踊る陰陽師読了○。副題は「山科卿醒笑譚」。室町時代末期の京都を舞台にした連作の時代小説。表題作をはじめ、中篇5つを収める。

主人公は、転職を考えている陰陽師、妻の浮気に気を揉む青侍、一座の看板娘に手玉に取られる座元、口下手で自分には侍の適性がないと悩む侍、公家の雑色としてこきつかわれ不満を貯めている若者、等々。副題にある山科卿は京都の貧乏公家で、各編に狂言回しとしてちょっとづつ顔を出す。

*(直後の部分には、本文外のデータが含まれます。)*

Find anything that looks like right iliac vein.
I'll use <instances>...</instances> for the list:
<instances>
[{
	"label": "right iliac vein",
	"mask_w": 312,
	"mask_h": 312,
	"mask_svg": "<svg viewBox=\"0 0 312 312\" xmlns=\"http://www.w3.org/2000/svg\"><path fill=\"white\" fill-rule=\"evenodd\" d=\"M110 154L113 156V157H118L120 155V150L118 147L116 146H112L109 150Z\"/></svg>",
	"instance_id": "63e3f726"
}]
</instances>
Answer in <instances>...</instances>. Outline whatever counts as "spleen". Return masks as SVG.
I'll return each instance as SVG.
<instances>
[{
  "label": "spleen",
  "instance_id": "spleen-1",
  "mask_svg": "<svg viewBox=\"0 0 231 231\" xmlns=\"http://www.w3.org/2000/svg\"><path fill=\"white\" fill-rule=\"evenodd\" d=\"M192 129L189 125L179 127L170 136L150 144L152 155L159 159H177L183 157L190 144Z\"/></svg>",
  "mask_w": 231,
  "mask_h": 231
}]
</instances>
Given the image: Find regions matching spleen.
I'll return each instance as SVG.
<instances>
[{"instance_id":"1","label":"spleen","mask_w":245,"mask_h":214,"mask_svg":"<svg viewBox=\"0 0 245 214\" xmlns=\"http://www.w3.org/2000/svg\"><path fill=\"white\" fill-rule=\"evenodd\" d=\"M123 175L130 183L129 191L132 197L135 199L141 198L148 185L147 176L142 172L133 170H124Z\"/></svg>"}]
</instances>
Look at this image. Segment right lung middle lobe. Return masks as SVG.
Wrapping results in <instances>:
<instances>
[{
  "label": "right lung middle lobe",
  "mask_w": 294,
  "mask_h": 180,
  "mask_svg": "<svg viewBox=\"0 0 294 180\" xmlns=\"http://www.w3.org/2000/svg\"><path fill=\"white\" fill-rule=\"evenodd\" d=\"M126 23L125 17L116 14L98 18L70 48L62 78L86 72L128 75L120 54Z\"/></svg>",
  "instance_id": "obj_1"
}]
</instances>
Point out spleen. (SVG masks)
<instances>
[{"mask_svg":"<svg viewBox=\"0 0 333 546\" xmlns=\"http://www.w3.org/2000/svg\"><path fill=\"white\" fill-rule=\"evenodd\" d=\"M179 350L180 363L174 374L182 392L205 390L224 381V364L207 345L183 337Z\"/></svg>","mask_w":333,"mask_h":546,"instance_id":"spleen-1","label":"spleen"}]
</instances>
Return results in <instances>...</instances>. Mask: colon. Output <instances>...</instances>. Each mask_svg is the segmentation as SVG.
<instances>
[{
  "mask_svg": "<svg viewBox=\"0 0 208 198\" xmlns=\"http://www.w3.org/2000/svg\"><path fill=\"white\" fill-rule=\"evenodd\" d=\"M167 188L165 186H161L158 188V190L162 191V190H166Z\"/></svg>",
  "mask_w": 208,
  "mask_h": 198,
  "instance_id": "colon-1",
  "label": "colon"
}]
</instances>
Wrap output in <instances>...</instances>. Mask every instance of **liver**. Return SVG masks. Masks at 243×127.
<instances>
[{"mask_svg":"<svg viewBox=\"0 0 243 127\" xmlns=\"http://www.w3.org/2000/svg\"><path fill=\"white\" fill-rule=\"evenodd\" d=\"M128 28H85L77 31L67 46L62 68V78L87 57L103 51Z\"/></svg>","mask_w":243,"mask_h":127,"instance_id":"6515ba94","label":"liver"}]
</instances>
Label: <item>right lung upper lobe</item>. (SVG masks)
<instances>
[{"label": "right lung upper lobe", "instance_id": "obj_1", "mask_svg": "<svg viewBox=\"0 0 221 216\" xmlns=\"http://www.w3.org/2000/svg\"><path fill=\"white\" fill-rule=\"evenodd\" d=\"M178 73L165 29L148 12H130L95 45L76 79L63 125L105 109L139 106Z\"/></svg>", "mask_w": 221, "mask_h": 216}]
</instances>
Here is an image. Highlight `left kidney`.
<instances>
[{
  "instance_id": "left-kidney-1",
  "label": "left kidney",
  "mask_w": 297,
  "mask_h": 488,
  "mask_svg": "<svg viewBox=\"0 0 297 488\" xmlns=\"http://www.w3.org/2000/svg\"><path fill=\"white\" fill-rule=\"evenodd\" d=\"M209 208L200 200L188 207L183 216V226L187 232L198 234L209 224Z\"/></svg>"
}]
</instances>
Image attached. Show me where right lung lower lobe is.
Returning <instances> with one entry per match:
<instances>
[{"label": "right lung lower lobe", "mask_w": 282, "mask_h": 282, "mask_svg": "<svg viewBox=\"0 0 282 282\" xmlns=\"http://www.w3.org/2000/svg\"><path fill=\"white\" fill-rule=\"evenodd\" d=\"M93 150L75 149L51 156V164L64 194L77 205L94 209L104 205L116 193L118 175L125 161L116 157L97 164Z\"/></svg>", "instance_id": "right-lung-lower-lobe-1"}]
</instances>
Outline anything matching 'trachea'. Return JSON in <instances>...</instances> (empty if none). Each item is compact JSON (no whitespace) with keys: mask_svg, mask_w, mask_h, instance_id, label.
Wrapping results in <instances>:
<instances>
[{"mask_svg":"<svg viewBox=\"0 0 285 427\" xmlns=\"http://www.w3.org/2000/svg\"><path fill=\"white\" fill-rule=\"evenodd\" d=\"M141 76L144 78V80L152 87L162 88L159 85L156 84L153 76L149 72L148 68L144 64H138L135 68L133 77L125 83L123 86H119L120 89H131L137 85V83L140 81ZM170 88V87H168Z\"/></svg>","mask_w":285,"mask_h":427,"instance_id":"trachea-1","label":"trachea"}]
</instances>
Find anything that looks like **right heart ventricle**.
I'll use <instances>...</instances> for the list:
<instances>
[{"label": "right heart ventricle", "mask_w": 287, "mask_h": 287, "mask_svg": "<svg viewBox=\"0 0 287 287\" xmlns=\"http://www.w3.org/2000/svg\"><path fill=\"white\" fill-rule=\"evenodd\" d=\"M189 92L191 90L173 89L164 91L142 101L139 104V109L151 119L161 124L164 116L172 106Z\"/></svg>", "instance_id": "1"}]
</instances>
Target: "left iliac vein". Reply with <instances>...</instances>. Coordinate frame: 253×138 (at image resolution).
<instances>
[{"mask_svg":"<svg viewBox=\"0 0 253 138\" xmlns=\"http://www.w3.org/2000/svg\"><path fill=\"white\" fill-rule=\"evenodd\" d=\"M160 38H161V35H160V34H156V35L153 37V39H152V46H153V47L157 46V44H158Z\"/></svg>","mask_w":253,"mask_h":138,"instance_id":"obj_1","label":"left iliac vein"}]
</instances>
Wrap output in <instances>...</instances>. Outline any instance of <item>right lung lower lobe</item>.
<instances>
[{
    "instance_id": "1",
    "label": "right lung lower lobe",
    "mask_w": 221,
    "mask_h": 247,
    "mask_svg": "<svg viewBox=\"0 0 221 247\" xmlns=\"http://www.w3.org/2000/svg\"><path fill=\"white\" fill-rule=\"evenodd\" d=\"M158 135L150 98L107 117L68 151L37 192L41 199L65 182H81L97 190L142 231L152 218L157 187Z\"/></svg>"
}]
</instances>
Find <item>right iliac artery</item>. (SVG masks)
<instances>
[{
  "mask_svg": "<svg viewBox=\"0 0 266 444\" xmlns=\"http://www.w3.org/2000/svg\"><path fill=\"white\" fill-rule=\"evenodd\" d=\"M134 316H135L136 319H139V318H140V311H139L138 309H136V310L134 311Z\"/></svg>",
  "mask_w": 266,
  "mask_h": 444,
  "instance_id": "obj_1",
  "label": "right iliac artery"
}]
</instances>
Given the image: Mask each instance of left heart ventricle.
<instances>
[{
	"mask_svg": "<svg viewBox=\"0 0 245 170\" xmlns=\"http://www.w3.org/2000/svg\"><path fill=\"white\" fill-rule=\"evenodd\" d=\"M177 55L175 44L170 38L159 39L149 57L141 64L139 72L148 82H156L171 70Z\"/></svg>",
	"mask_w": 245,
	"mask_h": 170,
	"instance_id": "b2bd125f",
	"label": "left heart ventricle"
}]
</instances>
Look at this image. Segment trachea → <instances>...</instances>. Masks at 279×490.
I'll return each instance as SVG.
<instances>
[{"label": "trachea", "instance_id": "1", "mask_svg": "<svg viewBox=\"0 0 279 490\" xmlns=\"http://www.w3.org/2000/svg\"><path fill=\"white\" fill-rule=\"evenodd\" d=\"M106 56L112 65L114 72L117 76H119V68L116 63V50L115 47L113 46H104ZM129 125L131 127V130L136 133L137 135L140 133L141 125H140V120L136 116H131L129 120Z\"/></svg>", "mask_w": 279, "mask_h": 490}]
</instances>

歴史的事件なし、有名な英雄なし、大規模な合戦なし。ちょっとゆるいキャラがいい味を出していますねー。今と引き比べて「にやり」ってのがこの人独特の持ち味。

歴史認識がいい加減な作家がこれをやるとただのイヤミになるんですけど、この人の場合、政治の側からでなく社会の側から歴史を見るということを意識して真剣にやっている感じがします。室町末期の社会風俗(身分の認識の仕方とか、生計に対する意識とか)をきっちり踏まえて、登場人物の意識が描かれている。だから夫々の登場人物がとてもリアルに感じられるんだと思います。もっと人気が出てもいいと思うんだがなー。